Ambitious Baltimore Water Pollution Clean-Up Project

In a first for Baltimore and the nation, the U.S. Geological Survey and the Environmental Protection Agency will soon be installing a suite of sensors that will provide the public and scientists with the first comprehensive, real time look at water quality in Baltimore’s Inner Harbor.

Baltimore’s Inner Harbor and the urban rivers that flow into it are important sources of water to Chesapeake Bay, popular recreation sites for residents and tourists, and the targets of an ambitious clean-up plan to make the harbor swimmable and fishable by the year 2020. But until now, the city has lacked monitoring systems where key water pollution indicators are continuously measured and made available to the public in real time.

A pilot program, announced Friday by the EPA and USGS at the White House roundtable on environmental restoration in Baltimore, is designed to change that.

“The water quality information provided by the U.S. Geological Survey and Environmental Protection Agency will inform the collective efforts of other federal, state and local officials all working to make Baltimore Harbor safe for swimming and fishing,” said Don Cline, the USGS Associate Director for Water, from USGS headquarters in Reston, Virginia. “Everyone deserves clean water, and the sensors will provide the local community a real-time look at water quality in the harbor, informing efforts to improve it.”

USGS says that two instruments to be mounted near a pedestrian bridge across the mouth of the Jones Falls, overlooking the Baltimore Harbor Water Wheel (aka “Mr. Trash Wheel”), will continuously monitor the water’s flow and quality. That information will automatically feed into two online networks: the USGS’ nationwide water quality monitoring Web site, used by scientists, water quality managers, and citizens; and an EPA pilot project called “Village Blue,” which seeks to increase public awareness of water quality issues.

“This initiative will provide the public with access to and understanding of water quality data they can use in a number of important ways,” said EPARegional Administrator Shawn M. Garvin. “The information will help people become better stewards of their local waterways and take actions to protect their health by reducing exposure to contaminants.”

The Baltimore Village Blue station is the first of its kind in the nation. Modeled on an existing EPA air quality awareness program called Village Green, with air pollution monitoring stations in six U.S. cities, it will make flow and water-quality information from the Jones Falls available to the public in an easy-to-read format on a soon to be live special EPA website. The information will also be available at the USGS water data Web site, where information from about 1.5 million water monitoring sites nationwide is made public and searchable.
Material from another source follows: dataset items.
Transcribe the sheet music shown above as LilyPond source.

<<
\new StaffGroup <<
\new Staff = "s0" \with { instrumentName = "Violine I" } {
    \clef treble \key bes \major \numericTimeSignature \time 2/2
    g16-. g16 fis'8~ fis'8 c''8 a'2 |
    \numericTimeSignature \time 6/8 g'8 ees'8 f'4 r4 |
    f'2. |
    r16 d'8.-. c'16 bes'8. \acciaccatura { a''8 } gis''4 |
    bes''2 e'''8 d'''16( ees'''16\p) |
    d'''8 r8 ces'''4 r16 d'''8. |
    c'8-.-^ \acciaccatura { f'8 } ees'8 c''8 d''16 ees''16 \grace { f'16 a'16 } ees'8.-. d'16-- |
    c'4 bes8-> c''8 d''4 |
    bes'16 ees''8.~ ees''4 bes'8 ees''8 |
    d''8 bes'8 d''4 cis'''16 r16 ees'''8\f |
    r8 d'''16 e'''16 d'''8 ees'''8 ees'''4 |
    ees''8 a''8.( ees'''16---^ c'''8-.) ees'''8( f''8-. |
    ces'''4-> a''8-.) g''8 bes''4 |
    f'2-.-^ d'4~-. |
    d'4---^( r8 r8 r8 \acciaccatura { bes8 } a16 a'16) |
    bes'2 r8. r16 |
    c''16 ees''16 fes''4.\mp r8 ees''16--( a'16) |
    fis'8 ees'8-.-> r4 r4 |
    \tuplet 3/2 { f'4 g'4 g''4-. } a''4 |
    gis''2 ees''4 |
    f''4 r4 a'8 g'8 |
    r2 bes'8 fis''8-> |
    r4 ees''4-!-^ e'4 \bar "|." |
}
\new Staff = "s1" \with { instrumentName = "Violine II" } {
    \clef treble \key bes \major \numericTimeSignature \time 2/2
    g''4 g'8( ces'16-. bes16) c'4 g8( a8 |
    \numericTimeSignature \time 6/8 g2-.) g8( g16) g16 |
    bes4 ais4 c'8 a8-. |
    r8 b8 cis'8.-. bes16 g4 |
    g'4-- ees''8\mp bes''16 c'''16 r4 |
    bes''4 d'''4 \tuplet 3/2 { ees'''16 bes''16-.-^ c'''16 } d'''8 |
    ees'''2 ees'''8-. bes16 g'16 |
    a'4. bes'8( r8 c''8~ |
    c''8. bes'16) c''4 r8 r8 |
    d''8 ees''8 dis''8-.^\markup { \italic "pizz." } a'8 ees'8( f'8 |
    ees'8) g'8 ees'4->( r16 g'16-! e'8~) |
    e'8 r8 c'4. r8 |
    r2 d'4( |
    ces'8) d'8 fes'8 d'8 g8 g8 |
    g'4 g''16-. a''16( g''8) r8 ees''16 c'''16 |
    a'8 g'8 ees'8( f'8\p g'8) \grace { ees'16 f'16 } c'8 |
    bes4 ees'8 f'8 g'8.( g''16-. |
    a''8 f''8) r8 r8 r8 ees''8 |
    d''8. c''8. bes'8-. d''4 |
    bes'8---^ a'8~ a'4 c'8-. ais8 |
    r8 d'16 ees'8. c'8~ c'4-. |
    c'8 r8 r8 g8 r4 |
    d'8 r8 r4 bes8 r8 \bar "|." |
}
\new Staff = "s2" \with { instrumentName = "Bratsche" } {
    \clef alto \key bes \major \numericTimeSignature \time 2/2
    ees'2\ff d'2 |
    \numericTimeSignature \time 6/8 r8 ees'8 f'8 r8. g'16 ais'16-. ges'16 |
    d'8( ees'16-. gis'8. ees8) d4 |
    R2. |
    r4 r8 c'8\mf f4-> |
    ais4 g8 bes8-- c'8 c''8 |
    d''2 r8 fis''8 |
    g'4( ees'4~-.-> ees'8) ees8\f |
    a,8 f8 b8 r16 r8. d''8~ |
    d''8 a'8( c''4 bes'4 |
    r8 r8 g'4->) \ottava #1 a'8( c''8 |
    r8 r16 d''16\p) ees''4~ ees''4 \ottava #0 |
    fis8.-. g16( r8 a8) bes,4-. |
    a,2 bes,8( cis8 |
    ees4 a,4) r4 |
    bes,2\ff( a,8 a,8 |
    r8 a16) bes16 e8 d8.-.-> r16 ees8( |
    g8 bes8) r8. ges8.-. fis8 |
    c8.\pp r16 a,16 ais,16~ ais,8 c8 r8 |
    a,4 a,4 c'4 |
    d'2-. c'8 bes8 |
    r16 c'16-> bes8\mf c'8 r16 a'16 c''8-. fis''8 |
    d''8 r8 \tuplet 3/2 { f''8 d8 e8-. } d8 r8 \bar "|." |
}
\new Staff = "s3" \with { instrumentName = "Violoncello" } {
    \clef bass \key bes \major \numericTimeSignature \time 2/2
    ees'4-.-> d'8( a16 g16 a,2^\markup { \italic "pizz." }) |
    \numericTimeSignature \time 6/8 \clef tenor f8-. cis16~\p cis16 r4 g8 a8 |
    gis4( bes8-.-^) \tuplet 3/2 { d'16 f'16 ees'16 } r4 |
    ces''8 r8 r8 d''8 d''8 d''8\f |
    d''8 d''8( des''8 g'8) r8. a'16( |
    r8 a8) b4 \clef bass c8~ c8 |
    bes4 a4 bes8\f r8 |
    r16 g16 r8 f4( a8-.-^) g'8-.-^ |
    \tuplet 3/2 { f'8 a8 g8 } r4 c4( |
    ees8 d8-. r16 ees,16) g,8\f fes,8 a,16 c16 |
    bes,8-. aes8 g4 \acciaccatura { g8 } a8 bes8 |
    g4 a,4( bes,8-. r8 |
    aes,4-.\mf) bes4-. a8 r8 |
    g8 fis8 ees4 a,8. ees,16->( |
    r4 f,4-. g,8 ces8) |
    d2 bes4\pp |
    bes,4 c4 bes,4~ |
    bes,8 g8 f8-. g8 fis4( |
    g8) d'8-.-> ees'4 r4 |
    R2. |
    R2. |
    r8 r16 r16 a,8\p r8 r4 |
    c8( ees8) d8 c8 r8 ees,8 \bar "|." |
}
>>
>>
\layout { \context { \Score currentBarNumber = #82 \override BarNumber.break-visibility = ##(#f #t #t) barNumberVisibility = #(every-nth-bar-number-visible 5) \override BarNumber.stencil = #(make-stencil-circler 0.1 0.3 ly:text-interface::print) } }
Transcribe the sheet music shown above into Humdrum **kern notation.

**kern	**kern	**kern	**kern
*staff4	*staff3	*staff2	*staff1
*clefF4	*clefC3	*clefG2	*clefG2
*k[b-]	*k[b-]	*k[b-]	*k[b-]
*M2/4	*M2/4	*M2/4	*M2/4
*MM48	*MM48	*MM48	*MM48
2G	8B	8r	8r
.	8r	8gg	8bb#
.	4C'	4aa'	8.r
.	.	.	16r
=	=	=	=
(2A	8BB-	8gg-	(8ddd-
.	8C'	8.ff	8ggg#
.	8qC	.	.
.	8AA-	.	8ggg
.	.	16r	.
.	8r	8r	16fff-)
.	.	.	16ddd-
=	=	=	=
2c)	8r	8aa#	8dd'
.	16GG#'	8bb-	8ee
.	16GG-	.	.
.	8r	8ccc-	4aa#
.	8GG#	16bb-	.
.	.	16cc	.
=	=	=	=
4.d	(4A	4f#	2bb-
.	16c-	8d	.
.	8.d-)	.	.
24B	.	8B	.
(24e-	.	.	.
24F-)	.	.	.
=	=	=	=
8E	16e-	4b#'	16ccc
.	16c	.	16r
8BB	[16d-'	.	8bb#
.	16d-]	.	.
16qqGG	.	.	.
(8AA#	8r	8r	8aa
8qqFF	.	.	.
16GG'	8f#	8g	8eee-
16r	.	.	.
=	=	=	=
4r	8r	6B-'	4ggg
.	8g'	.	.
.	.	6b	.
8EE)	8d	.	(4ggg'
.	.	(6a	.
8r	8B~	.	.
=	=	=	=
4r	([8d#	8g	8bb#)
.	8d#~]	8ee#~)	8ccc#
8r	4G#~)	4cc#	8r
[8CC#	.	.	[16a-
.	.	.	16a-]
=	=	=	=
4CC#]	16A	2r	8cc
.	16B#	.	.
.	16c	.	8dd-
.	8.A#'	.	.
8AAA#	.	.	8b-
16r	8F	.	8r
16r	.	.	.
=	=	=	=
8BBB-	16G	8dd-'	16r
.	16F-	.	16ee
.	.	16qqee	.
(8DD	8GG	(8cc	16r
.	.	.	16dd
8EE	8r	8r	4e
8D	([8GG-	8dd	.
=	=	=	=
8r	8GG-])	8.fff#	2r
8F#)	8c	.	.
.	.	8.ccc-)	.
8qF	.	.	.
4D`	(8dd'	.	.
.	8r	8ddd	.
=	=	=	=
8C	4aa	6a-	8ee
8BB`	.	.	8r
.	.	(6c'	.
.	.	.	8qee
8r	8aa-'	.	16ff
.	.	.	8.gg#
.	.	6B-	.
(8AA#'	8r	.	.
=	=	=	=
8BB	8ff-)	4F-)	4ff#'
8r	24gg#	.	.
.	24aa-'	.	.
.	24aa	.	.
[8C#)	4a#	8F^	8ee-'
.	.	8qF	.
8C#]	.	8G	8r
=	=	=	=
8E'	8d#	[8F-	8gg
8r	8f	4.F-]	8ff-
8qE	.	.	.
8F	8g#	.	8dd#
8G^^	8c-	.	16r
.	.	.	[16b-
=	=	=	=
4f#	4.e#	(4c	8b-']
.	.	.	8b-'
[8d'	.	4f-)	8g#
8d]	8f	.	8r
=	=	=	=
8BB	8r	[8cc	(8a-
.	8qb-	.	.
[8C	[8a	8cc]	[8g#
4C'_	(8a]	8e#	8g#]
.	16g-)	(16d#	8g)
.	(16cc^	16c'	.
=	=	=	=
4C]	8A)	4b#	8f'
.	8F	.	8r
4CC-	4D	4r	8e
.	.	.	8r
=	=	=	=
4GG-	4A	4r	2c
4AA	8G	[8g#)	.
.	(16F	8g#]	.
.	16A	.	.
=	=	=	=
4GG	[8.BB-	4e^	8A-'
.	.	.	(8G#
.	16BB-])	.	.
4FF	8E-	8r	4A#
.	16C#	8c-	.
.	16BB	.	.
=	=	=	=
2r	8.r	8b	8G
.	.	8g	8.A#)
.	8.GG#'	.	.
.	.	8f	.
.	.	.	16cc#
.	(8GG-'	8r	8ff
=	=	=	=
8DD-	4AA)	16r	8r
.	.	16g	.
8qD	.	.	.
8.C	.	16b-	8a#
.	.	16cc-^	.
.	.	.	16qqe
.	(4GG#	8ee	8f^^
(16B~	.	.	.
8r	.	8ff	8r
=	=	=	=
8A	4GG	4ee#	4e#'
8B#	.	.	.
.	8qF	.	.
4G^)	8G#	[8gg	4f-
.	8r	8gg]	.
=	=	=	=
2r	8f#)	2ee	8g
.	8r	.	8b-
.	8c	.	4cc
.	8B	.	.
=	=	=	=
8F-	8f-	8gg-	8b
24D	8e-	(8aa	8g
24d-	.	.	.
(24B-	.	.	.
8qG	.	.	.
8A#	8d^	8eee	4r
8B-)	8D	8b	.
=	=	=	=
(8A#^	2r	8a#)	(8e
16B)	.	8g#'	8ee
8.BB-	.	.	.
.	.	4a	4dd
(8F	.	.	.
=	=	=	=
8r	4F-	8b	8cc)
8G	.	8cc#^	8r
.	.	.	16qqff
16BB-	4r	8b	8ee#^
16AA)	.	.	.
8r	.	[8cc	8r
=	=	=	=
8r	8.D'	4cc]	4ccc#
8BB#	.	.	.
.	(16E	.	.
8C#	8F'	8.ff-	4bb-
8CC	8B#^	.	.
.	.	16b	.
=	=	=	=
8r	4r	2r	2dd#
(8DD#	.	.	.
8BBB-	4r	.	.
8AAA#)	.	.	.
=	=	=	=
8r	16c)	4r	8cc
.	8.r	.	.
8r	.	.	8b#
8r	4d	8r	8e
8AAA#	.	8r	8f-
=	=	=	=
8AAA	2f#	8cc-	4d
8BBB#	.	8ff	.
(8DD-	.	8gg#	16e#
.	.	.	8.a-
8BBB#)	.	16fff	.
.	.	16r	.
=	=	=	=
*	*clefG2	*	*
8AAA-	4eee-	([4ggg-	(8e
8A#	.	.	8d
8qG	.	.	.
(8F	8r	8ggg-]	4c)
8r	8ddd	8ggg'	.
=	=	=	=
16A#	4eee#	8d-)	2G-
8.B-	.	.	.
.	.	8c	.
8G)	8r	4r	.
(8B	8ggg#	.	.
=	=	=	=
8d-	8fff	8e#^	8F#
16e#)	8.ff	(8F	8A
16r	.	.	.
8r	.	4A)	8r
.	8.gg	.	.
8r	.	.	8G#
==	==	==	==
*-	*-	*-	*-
“We see this as more than a set of new scientific instruments. It is also a step forward in helping Baltimore meet its goal of a cleaner, healthier, more accessible Inner Harbor,” said Mary Kay Foley, director of the USGS’ Maryland-Delaware-DC Water Science Center, which collaborated on the project with the EPA

“The information we’re gathering will help scientists better understand how to clean up the Chesapeake Bay,” Foley said. “And it will empower the citizens of Baltimore by giving them real time water quality and hydrologic information about the current status of their historic waterfront.”

The USGS notes that it operates more than a dozen continuous, comprehensive water-quality monitoring stations in Maryland, including several in the Baltimore metro area. Information from these monitoring stations helps USGS hydrologists quantify the amount, types, and sources of pollution into the Chesapeake Bay, and that information in turn helps guide Chesapeake Bay restoration efforts.

The new monitoring station will be equipped with a flow meter, and five water-quality sensors. The sensors will continuously measure water temperature, salinity, oxygen content, pH (acidity or alkalinity) and turbidity (cloudiness). A sixth sensor, to be added later, will measure dissolved nitrogen compounds, which act as a fertilizer for algae blooms. The equipment was paid for with funds appropriated by Congress after Superstorm Sandy struck the Northeast Coast in October 2012. The EPAwill provide funds to operate the station, and will also maintain the “Village Blue” website where its data will be displayed. The station is also designed to serve as a test site for a new generation of low-cost water monitoring sensors being developed by the EPA.